Extracted page text data
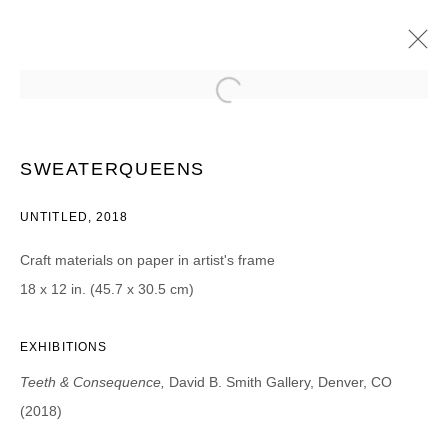
DENNIS COOPER, M. PAGE GREENE,
CHRISTOPHER RUSSELL,
SWEATERQUEENS, AND BOBBI WOODS
SWEATERQUEENS
TEETH & CONSEQUENCE | PROJECT ROOM
12 OCTOBER - 11 NOVEMBER 2018
UNTITLED, 2018
Craft materials on paper in artist's frame
18 x 12 in. (45.7 x 30.5 cm)
JOIN OUR MAILING LIST
EXHIBITIONS
First name *
Teeth & Consequence,
David B. Smith Gallery, Denver, CO
(2018)
Last name *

# [About this exercise]
Nothing before the line containing "SWEATERQUEENS, AND BOBBI WOODS" should be repeated; repeat that line and all later lines through the end of the data above, exactly.

# [Problem solution]
SWEATERQUEENS, AND BOBBI WOODS
SWEATERQUEENS
TEETH & CONSEQUENCE | PROJECT ROOM
12 OCTOBER - 11 NOVEMBER 2018
UNTITLED, 2018
Craft materials on paper in artist's frame
18 x 12 in. (45.7 x 30.5 cm)
JOIN OUR MAILING LIST
EXHIBITIONS
First name *
Teeth & Consequence,
David B. Smith Gallery, Denver, CO
(2018)
Last name *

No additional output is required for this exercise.